Apparently, that time is not now. Until that time comes, it is important for us to think about the ways we describe what the work is that he gave us to do, just as it is important to examine the way we do it. Jesus told his disciples that they should not worry too much about the time. Rather, they were to focus on being His witnesses in Jerusalem, all of Judea, Samaria and to the ends of the earth (Acts 1:7-8).
Over the years, in the MC, we have worked hard at developing an honest critique about how we are doing with the task. We also need to work hard in our critique of how we describe the task.
Right now, some churches–at least in the West–are stuck in old ways of thinking about missions that are paralysing their willingness to send and threatening their fruitfulness. Missional faith is dimmed by discouraging descriptions that Christianity is losing its vitality in some places and is overwhelmed by descriptions multiple thousands of “unreached” groups in others. We run the risk of reducing Christ’s mission into a statistical problem to be solved.

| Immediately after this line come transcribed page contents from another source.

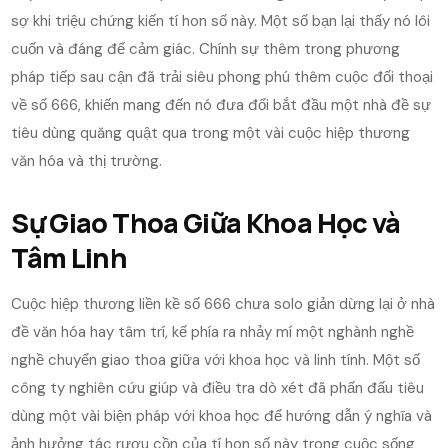
sợ khi triệu chứng kiến tí hon số này. Một số bạn lại thấy nó lôi
cuốn và đáng để cảm giác. Chính sự thêm trong phương
pháp tiếp sau cận đã trải siêu phong phú thêm cuộc đối thoại
về số 666, khiến mang đến nó đưa đổi bắt đầu một nhà đề sự
tiêu dùng quăng quật qua trong một vài cuộc hiệp thương
văn hóa và thị trường.
Sự Giao Thoa Giữa Khoa Học và
Tâm Linh
Cuộc hiệp thương liền kề số 666 chưa solo giản dừng lại ở nhà
đề văn hóa hay tâm trí, kế phía ra nhảy mí một nghành nghề
nghề chuyển giao thoa giữa với khoa học và linh tính. Một số
công ty nghiên cứu giúp và điều tra dò xét đã phấn đấu tiêu
dùng một vài biện pháp với khoa học để hướng dẫn ý nghĩa và
ảnh hưởng tác rượu cồn của tí hon số này trong cuộc sống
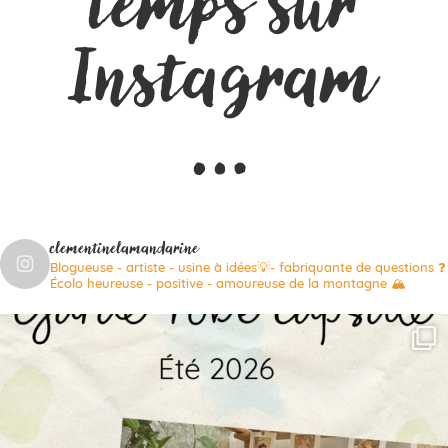
temps sur
Instagram
…
clementinelamandarine
Blogueuse - artiste - usine à idées💡- fabriquante de questions ❓
Écolo heureuse - positive - amoureuse de la montagne 🏔️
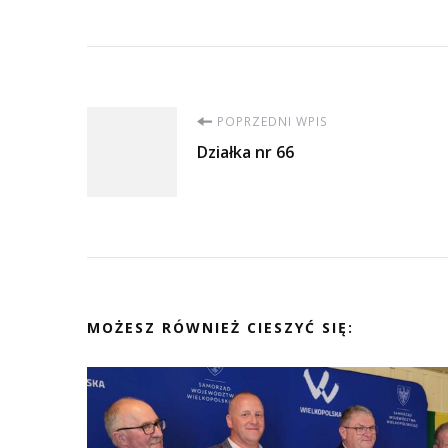
Nawigacja
POPRZEDNI WPIS
Działka nr 66
wpisu
MOŻESZ RÓWNIEŻ CIESZYĆ SIĘ:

In another example from my own country. We Swedes have worked conscientiously to engage and understand followers of other religions in dialogue and witness. In the process, though, many churches have adopted pluralistic views that “all roads lead to Rome.” That may have been true in the Roman Empire but it misses the point when it comes to understanding the work of Christ as the crucified Messiah, his resurrection and call to gospel faithfulness.
When we think about the mission Christ gave us, we do it with God. And he seems to be working to keep the mission from getting stuck and to keep his people from missing the point. At the moment, his solution seems to be new leaders in new places. The fruit that these new leaders are producing is not only that new missionaries are sent from new places. God is also using them, and the missionaries they send, to talk about what the calling requires, and sometimes they are describing the mission in new ways.
Can we think out loud, together, about new ways in which Christ’s mission is being described? How do you feel about what you see?